G -n Van der Izv, who voted for Trump last year, is not a fan of the president’s tariffs, who this year assured his costs of about 15%.
However, he shared the president’s concerns that foreign companies can easily have access to the US market, while US companies that want to sell obstacles abroad in tariffs and other taxes.

“It was a very uneven and unfair commercial route for a company like Vanson,” says G -n Van der Imple, whose business was founded in 1974 and rented more than 160 people recently in 2000, before entering China to the world order, to become the workforce to about 50.
“We should not charge them and they should not charge us in my opinion, but that will never happen,” he said.

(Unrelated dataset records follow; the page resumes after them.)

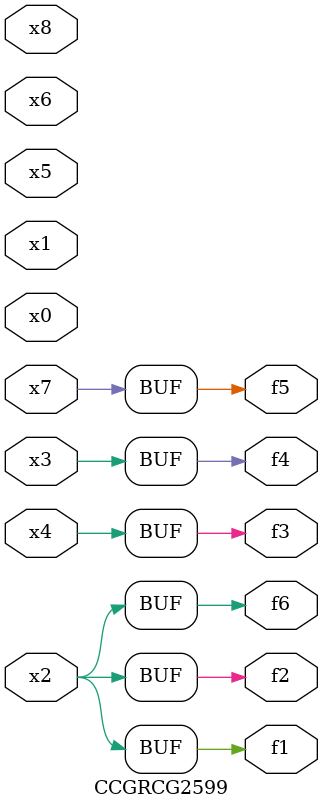
<source format=v>
module CCGRCG2599(
	input x0, x1, x2, x3, x4, x5, x6, x7, x8,
	output f1, f2, f3, f4, f5, f6
);
	assign f1 = x2;
	assign f2 = x2;
	assign f3 = x4;
	assign f4 = x3;
	assign f5 = x7;
	assign f6 = x2;
endmodule

</source>
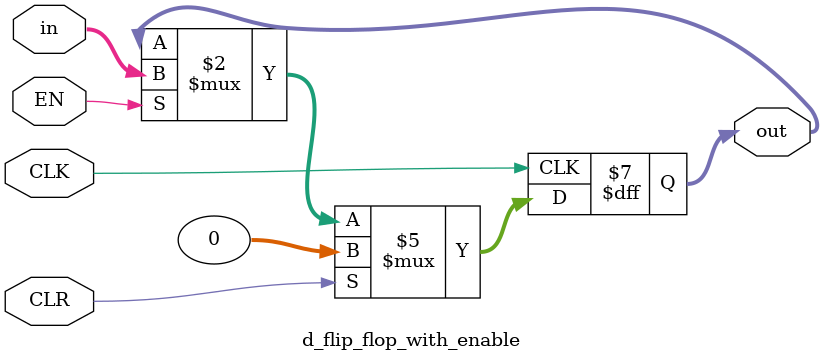
<source format=v>
module d_flip_flop_with_enable (out, CLK, CLR, EN, in);
    output reg [31:0] out;
    input             CLK, CLR, EN;
    input      [31:0] in;

    always @(posedge CLK)
        begin
            if (CLR)
                out <= 32'b00;
            else if (EN)
                out <= in;
        end

endmodule // d_flip_flop_with_enable

</source>
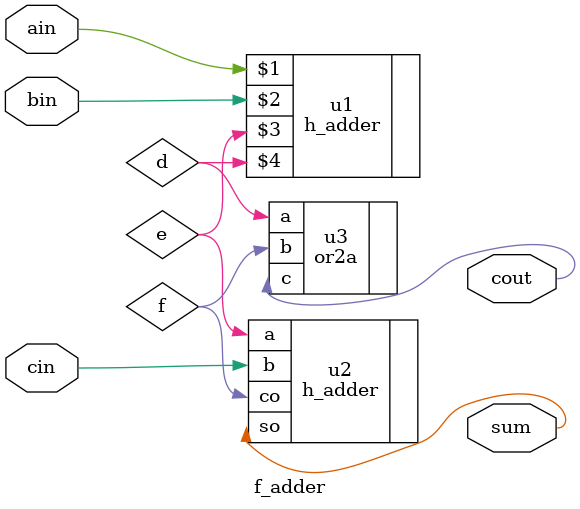
<source format=v>
module f_adder(ain,bin,cin,cout,sum);
	input ain,bin,cin;
	output cout,sum;
	wire e,d,f; //定义网线型变量用作内部元件间连线
	//使用位置关联法进行例化(不灵活，不推荐)
	h_adder u1( ain, bin, e, d );
	//使用端口名关联法(信号名映射法)进行例化，
	//格式：<模块元件名> <例化元件名>( .例化元件端口(例化元件外接端口名)， ...);
	//括号中的信号名是外部端口名，括号外带点的信号名是待连接的元件自己的端口名
	h_adder u2(.a(e), .so(sum), .b(cin), .co(f));
	or2a u3(.a(d), .b(f), .c(cout));
endmodule 
</source>
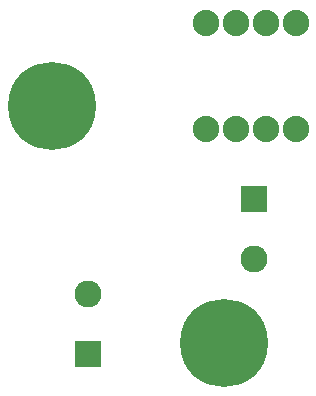
<source format=gts>
G04 MADE WITH FRITZING*
G04 WWW.FRITZING.ORG*
G04 DOUBLE SIDED*
G04 HOLES PLATED*
G04 CONTOUR ON CENTER OF CONTOUR VECTOR*
%FSLAX26Y26*%
%MOIN*%
%ADD10C,0.088000*%
%ADD11C,0.090000*%
%ADD12C,0.293464*%
%ADD13R,0.090000X0.090000*%
%G04MASK1*%
%FSLAX26Y26*%
%MOIN*%
D10*
X970790Y878177D03*
X870790Y878177D03*
X770790Y878177D03*
X670790Y878177D03*
X970790Y1232510D03*
X870790Y1232510D03*
X770790Y1232510D03*
X670790Y1232510D03*
D11*
X280244Y127000D03*
X280244Y327000D03*
X831422Y645110D03*
X831422Y445110D03*
D12*
X731322Y166790D03*
X157322Y956788D03*
D13*
X280244Y127000D03*
X831422Y645110D03*
G04 End of Mask1*
M02*
</source>
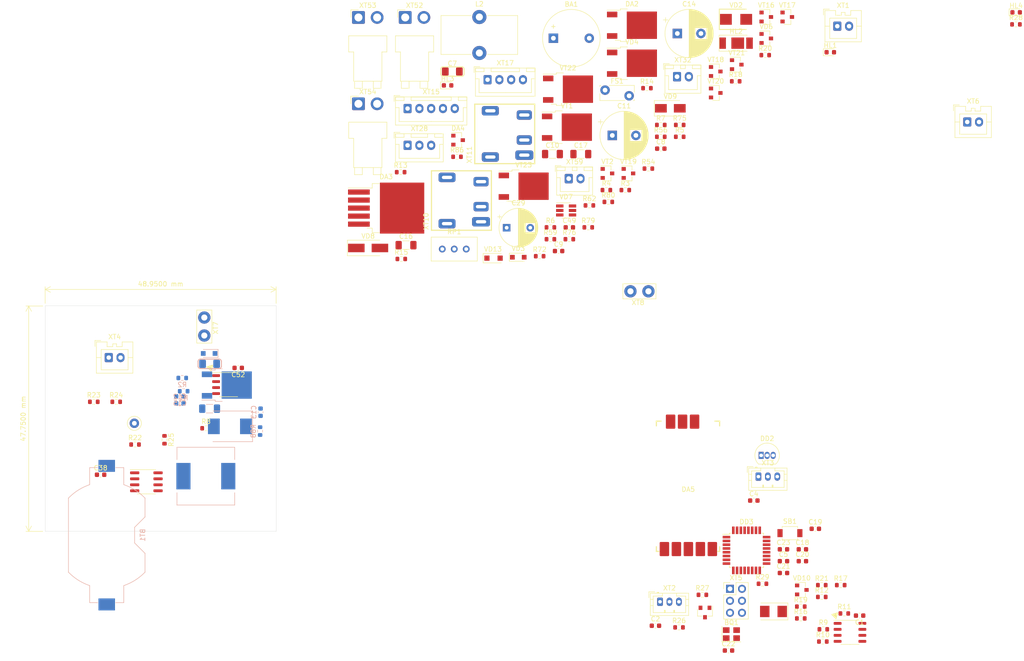
<source format=kicad_pcb>
(kicad_pcb (version 20211014) (generator pcbnew)

  (general
    (thickness 1.6)
  )

  (paper "A4")
  (layers
    (0 "F.Cu" signal)
    (31 "B.Cu" signal)
    (32 "B.Adhes" user "B.Adhesive")
    (33 "F.Adhes" user "F.Adhesive")
    (34 "B.Paste" user)
    (35 "F.Paste" user)
    (36 "B.SilkS" user "B.Silkscreen")
    (37 "F.SilkS" user "F.Silkscreen")
    (38 "B.Mask" user)
    (39 "F.Mask" user)
    (40 "Dwgs.User" user "User.Drawings")
    (41 "Cmts.User" user "User.Comments")
    (42 "Eco1.User" user "User.Eco1")
    (43 "Eco2.User" user "User.Eco2")
    (44 "Edge.Cuts" user)
    (45 "Margin" user)
    (46 "B.CrtYd" user "B.Courtyard")
    (47 "F.CrtYd" user "F.Courtyard")
    (48 "B.Fab" user)
    (49 "F.Fab" user)
  )

  (setup
    (pad_to_mask_clearance 0)
    (pcbplotparams
      (layerselection 0x00010f0_ffffffff)
      (disableapertmacros false)
      (usegerberextensions false)
      (usegerberattributes true)
      (usegerberadvancedattributes true)
      (creategerberjobfile true)
      (svguseinch false)
      (svgprecision 6)
      (excludeedgelayer true)
      (plotframeref false)
      (viasonmask false)
      (mode 1)
      (useauxorigin false)
      (hpglpennumber 1)
      (hpglpenspeed 20)
      (hpglpendiameter 15.000000)
      (dxfpolygonmode true)
      (dxfimperialunits true)
      (dxfusepcbnewfont true)
      (psnegative false)
      (psa4output false)
      (plotreference true)
      (plotvalue true)
      (plotinvisibletext false)
      (sketchpadsonfab false)
      (subtractmaskfromsilk false)
      (outputformat 1)
      (mirror false)
      (drillshape 0)
      (scaleselection 1)
      (outputdirectory "gerb/")
    )
  )

  (net 0 "")
  (net 1 "GND")
  (net 2 "3.3V")
  (net 3 "5V")
  (net 4 "I2C_SDA")
  (net 5 "I2C_SCL")
  (net 6 "XTAL2")
  (net 7 "XTAL1")
  (net 8 "VCC")
  (net 9 "RESET")
  (net 10 "Net-(DD1-Pad1)")
  (net 11 "Net-(DD1-Pad2)")
  (net 12 "12V_RAW")
  (net 13 "Net-(DD1-Pad4)")
  (net 14 "Net-(BA1-Pad1)")
  (net 15 "Net-(BA1-Pad2)")
  (net 16 "24V")
  (net 17 "D11_MOSI")
  (net 18 "D12_MISO")
  (net 19 "D13_SCK")
  (net 20 "GND_RAW")
  (net 21 "RS485_CTR")
  (net 22 "RXD")
  (net 23 "TXD")
  (net 24 "Net-(DA3-Pad3)")
  (net 25 "FB")
  (net 26 "Net-(R88-Pad1)")
  (net 27 "BAT_VOL")
  (net 28 "Net-(R22-Pad2)")
  (net 29 "BAT")
  (net 30 "CTR_BAT_VOL")
  (net 31 "/Battery/BAT+")
  (net 32 "/Battery/BAT-")
  (net 33 "/Sensor/VCC")
  (net 34 "unconnected-(U21-Pad1)")
  (net 35 "unconnected-(U21-Pad2)")
  (net 36 "unconnected-(U21-Pad3)")
  (net 37 "unconnected-(U21-Pad4)")
  (net 38 "unconnected-(U21-Pad5)")
  (net 39 "unconnected-(U21-Pad6)")
  (net 40 "unconnected-(U21-Pad7)")
  (net 41 "unconnected-(U21-Pad8)")
  (net 42 "/Sensor/GND")
  (net 43 "/DS18B20/VDD")
  (net 44 "/DS18B20/GND")
  (net 45 "12V")
  (net 46 "Net-(C11-Pad2)")
  (net 47 "Net-(C18-Pad1)")
  (net 48 "Net-(C29-Pad2)")
  (net 49 "/HC-12/VCC")
  (net 50 "/HC-12/GND")
  (net 51 "/HC-12/RXD")
  (net 52 "/HC-12/TXD")
  (net 53 "/HC-12/SET")
  (net 54 "Net-(DA9-Pad1)")
  (net 55 "Net-(DA9-Pad2)")
  (net 56 "Net-(DA9-Pad3)")
  (net 57 "/RS485/A_RS485")
  (net 58 "/RS485/B_RS485")
  (net 59 "/DS18B20/DQ")
  (net 60 "M1_PHT_START")
  (net 61 "M1_PHT_END")
  (net 62 "M12_IB")
  (net 63 "M12_IA")
  (net 64 "unconnected-(DD3-Pad11)")
  (net 65 "M_IA")
  (net 66 "M34_IB")
  (net 67 "M34_IA")
  (net 68 "unconnected-(DD3-Pad19)")
  (net 69 "unconnected-(DD3-Pad22)")
  (net 70 "M3_PHT_END")
  (net 71 "M3_PHT_START")
  (net 72 "M4_PHT_END")
  (net 73 "M4_PHT_START")
  (net 74 "M2_PHT_START")
  (net 75 "M2_PHT_END")
  (net 76 "Net-(HL1-Pad1)")
  (net 77 "/LED1/CATHODE")
  (net 78 "Net-(HL2-Pad1)")
  (net 79 "Net-(HL3-Pad1)")
  (net 80 "Net-(HL4-Pad1)")
  (net 81 "/LED/CATHODE")
  (net 82 "Net-(R4-Pad1)")
  (net 83 "BUZZER")
  (net 84 "Net-(R7-Pad2)")
  (net 85 "/RS485/RXD")
  (net 86 "/RS485/RS485_CTR")
  (net 87 "/RS485/TXD")
  (net 88 "Net-(R13-Pad1)")
  (net 89 "USART2_TX")
  (net 90 "Net-(R20-Pad1)")
  (net 91 "USART2_RX")
  (net 92 "/LED1/ANODE")
  (net 93 "/Sensor/OUT")
  (net 94 "/LED/ANODE")
  (net 95 "Net-(R54-Pad2)")
  (net 96 "LOCK_PWM")
  (net 97 "Net-(R56-Pad2)")
  (net 98 "Net-(R62-Pad2)")
  (net 99 "LED_PWM")
  (net 100 "LED_PWM_5V")
  (net 101 "Net-(R75-Pad2)")
  (net 102 "PHT_FALL_2")
  (net 103 "PHT_FALL_1")
  (net 104 "PHT_FALL_4")
  (net 105 "PHT_FALL_3")
  (net 106 "Net-(VD8-Pad2)")
  (net 107 "Net-(VD9-Pad1)")
  (net 108 "Net-(VD9-Pad2)")
  (net 109 "Net-(VT21-Pad3)")
  (net 110 "SD_CS")

  (footprint "Capacitor_SMD:C_1206_3216Metric_Pad1.33x1.80mm_HandSolder" (layer "F.Cu") (at 81.25 -49.85))

  (footprint "Resistor_SMD:R_0603_1608Metric" (layer "F.Cu") (at 80.82 -31.81))

  (footprint "Resistor_SMD:R_0603_1608Metric" (layer "F.Cu") (at 138.55 53.45))

  (footprint "Fuse:Fuse_Bourns_MF-RG300" (layer "F.Cu") (at 92.4 -63.4))

  (footprint "Resistor_SMD:R_0603_1608Metric" (layer "F.Cu") (at -7.2 11.7))

  (footprint "Capacitor_SMD:C_0603_1608Metric" (layer "F.Cu") (at 82.55 -29.3))

  (footprint "Package_TO_SOT_SMD:TO-252-2" (layer "F.Cu") (at 98.1 -77.15))

  (footprint "LED_SMD:LED_0603_1608Metric" (layer "F.Cu") (at 140.13 -71.43))

  (footprint "Package_TO_SOT_SMD:TO-252-2" (layer "F.Cu") (at 75.15 -43.04))

  (footprint "Capacitor_SMD:C_0603_1608Metric" (layer "F.Cu") (at 123.925 23.575))

  (footprint "Connector_JST:JST_XH_B4B-XH-A_1x04_P2.50mm_Vertical" (layer "F.Cu") (at 67.5 -65.61))

  (footprint "Capacitor_SMD:C_1206_3216Metric_Pad1.33x1.80mm_HandSolder" (layer "F.Cu") (at 50.22 -30.55))

  (footprint "Resistor_SMD:R_0603_1608Metric" (layer "F.Cu") (at 133.875 46.04))

  (footprint "Diode_SMD:D_SMB" (layer "F.Cu") (at 120.16 -78.4))

  (footprint "Connector_BarrelJack:BarrelJack_DC044A_5.5_2.5mm_Horizontal" (layer "F.Cu") (at 71.145 -54.125))

  (footprint "TestPoint:TestPoint_Loop_D2.50mm_Drill1.0mm_LowProfile" (layer "F.Cu") (at -7.35 7.2))

  (footprint "Button_Switch_SMD:SW_SPST_B3U-1000P" (layer "F.Cu") (at 131.575 30.475))

  (footprint "Diode_SMD:D_SOD-323_HandSoldering" (layer "F.Cu") (at 74.01 -27.99))

  (footprint "Capacitor_SMD:C_0603_1608Metric" (layer "F.Cu") (at 130.205 38.925))

  (footprint "Connector_JST:JST_XA_B02B-XASK-1_1x02_P2.50mm_Vertical" (layer "F.Cu") (at 141.61 -76.95))

  (footprint "Package_TO_SOT_SMD:TO-252-2" (layer "F.Cu") (at 84.55 -63.6))

  (footprint "Capacitor_SMD:C_0603_1608Metric" (layer "F.Cu") (at 134.215 36.415))

  (footprint "Capacitor_SMD:C_0603_1608Metric" (layer "F.Cu") (at 134.215 33.905))

  (footprint "Resistor_SMD:R_0603_1608Metric" (layer "F.Cu") (at 108.22 -53.51))

  (footprint "Resistor_SMD:R_0603_1608Metric" (layer "F.Cu") (at 96.69 -42.22))

  (footprint "Resistor_SMD:R_0603_1608Metric" (layer "F.Cu") (at 108.075 50.45))

  (footprint "Capacitor_SMD:C_0603_1608Metric" (layer "F.Cu") (at 136.955 29.555))

  (footprint "Package_TO_SOT_SMD:SOT-23" (layer "F.Cu") (at 120.3 -68.8))

  (footprint "Resistor_SMD:R_0603_1608Metric" (layer "F.Cu") (at 179.47 -77.33))

  (footprint "Crystal:Crystal_SMD_5032-2Pin_5.0x3.2mm" (layer "F.Cu") (at 128.09 47.075 180))

  (footprint "Package_TO_SOT_SMD:SOT-23" (layer "F.Cu") (at 134.095 42.51))

  (footprint "Diode_SMD:D_SMA" (layer "F.Cu") (at 106.23 -59.55))

  (footprint "Capacitor_SMD:C_0603_1608Metric" (layer "F.Cu") (at 130.205 36.415))

  (footprint "Resistor_SMD:R_0603_1608Metric" (layer "F.Cu") (at -0.96 10.6925 -90))

  (footprint "Resistor_SMD:R_0603_1608Metric" (layer "F.Cu") (at 89.08 -38.97))

  (footprint "Resistor_SMD:R_0603_1608Metric" (layer "F.Cu") (at 61.03 -49.27))

  (footprint "Diode_SMD:D_SMA_Handsoldering" (layer "F.Cu") (at 42.19 -29.95))

  (footprint "Connector_BarrelJack:BarrelJack_DC044A_5.5_2.5mm_Horizontal" (layer "F.Cu") (at 61.975 -40.005))

  (footprint "Resistor_SMD:R_0603_1608Metric" (layer "F.Cu") (at 133.875 48.55))

  (footprint "Capacitor_SMD:C_1206_3216Metric_Pad1.33x1.80mm_HandSolder" (layer "F.Cu") (at 87.26 -49.85))

  (footprint "Resistor_SMD:R_0603_1608Metric" (layer "F.Cu") (at 101.28 -63.82))

  (footprint "Capacitor_THT:CP_Radial_D10.0mm_P5.00mm" (layer "F.Cu") (at 93.934646 -53.8))

  (footprint "Capacitor_SMD:C_1206_3216Metric_Pad1.42x1.75mm_HandSolder" (layer "F.Cu") (at 60.031447 -67.34))

  (footprint "LED_SMD:LED_5730" (layer "F.Cu") (at 120.16 -73.3))

  (footprint "Connector_JST:JST_XH_B5B-XH-A_1x05_P2.50mm_Vertical" (layer "F.Cu") (at 50.55 -59.5))

  (footprint "Connector_JST:JST_XH_B3B-XH-A_1x03_P2.50mm_Vertical" (layer "F.Cu") (at 50.55 -51.7))

  (footprint "Package_SO:SOP-8_3.9x4.9mm_P1.27mm" (layer "F.Cu") (at 12.6 -1))

  (footprint "Resistor_SMD:R_0603_1608Metric" (layer "F.Cu")
    (tedit 5F68FEEE) (tstamp 6b935ef5-ce74-45ab-a587-7af853653621)
    (at 138.325 41.49)
    (descr "Resistor SMD 0603 (1608 Metric), square (rectangular) end terminal, IPC_7351 nominal, (Body size source: IPC-SM-782 page 72, https://www.pcb-3d.com/wordpress/wp-content/uploads/ipc-sm-782a_amendment_1_and_2.pdf), generated with kicad-footprint-generator")
    (tags "resistor")
    (property "Assembly" "")
    (property "Sheetfile" "rs485.kicad_sch")
    (property "Sheetname" "RS485")
    (path "/cee6505f-7b46-4ef7-8ab9-ab911ec7847a/7968fb43-237e-46e3-bf4f-b154ba0b4c44")
    (attr smd)
    (fp_text reference "R21" (at 0 -1.43) (layer "F.SilkS")
      (effects (font (size 1 1) (thickness 0.15)))
      (tstamp 079a791d-4be3-4f64-b2b4-2689af465fb0)
    )
    (fp_text value "4.7k" (at 0 1.43) (layer "F.Fab")
      (effects (font (size 1 1) (thickness 0.15)))
      (tstamp 910db6c2-c19c-44ac-a6ac-6e8072eb1956)
    )
    (fp_text user "${REFERENCE}" (at 0 0) (layer "F.Fab")
      (effects (font (size 0.4 0.4) (thickness 0.06)))
      (tstamp 9785e669-1177-4d17-8942-eb516f57ee69)
    )
    (fp_line (start -0.237258 0.5225) (end 0.237258 0.5225) (layer "F.SilkS") (width 0.12) (tstamp 7cef1bc1-da3c-4dbe-bdda-9c2729f4e689))
    (fp_line (start -0.237258 -0.5225) (end 0.237258 -0.5225) (layer "F.SilkS") (width 0.12) (tstamp 82df33ea-2e2c-428e-945a-d4b9b71f292f))
    (fp_line (start -1.48 -0.73) (end 1.48 -0.73) (layer "F.CrtYd") (width 0.05) (tstamp c58f9b67-5e11-44bd-93bf-e50e28e8a3c9))
    (fp_line (start 1.48 -0.73) (end 1.48 0.73) (layer "F.CrtYd") (width 0.05) (tstamp d8790461-a0af-4d31-a6a2-edd535de33d0))
    (fp_line (start -1.48 0.73) (end -1.48 -0.73) (layer "F.CrtYd") (width 0.05) (tstamp ec8519bc-21ca-470c-90d3-256d6f7ae892))
    (fp_line (start 1.48 0.73) (end -1.48 0.73) (layer "F.CrtYd") (width 0.05) (tstamp ff014f95-a967-4399-ba11-733dc29df4ff))
    (fp_line (start -0.8 -0.4125) (end 0.8 -0.4125) (layer "F.Fab") (width 0.1) (tstamp 0ccd0e62-06d2-49e8-bbb0-6ccf7c550ad7))
    (fp_line (start 0.8 -0.4125) (end 0.8 0.4125) (layer "F.Fab") (width 0.1) (tstamp 0f42af37-45d6-4a55-bb59-732500a7cdbf))
    (fp_line (start 0.8 0.4125) (end -0.8 0.4125) (layer "F.Fab") (width 0.1) (tstamp 33d1171e-f83c-4d6a-8352-0a81baa4ca03))
    (fp_line (start -0.8 0.4125) (end -0.8 -0.4125) (layer "F.Fab") (width 0.1) (tstamp 54a29ede-8792-42aa-a592-c4909d3dc381))
    (pad "1" smd roundrect (at -0.825 0) (size 0.8 0.95) (layers "F.Cu" "F.Paste" "F.Mask") (roundrect_rratio 0.25)
      (net 1 "GND") (pintype "passive") (tstamp 42ce46d7-a64b-4b2b-898e-0bcf3452c1a6))
    
... [363398 chars truncated]
</source>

So far, the demand for his jackets, which can be sold for thousands of dollars, is being held. He said his suppliers in the United States were reporting to perceive activity.
“We haven’t heard overtime in the textile world for 20 years!” he said. “It is difficult to be sure that you can predict what will be shaken because the changes were so dramatic.”

On the streets of the Fall River, many supporters of Trump have said they are ready to give the president to put his strategy for the test.
“We must be able to produce,” said Tom Teseira.
The 72-year-old retired transit worker voted for Trump in 2016, 2020 and 2024, who won partly from his economy message.
“I know how it was and can be improved, but it will not improve overnight,” said G -N -Teseira, who is not related to Teixeira manufacturers, adding that he is still going to notice significant price increases this year.
“In a year, if things are not more expensive, we will see.”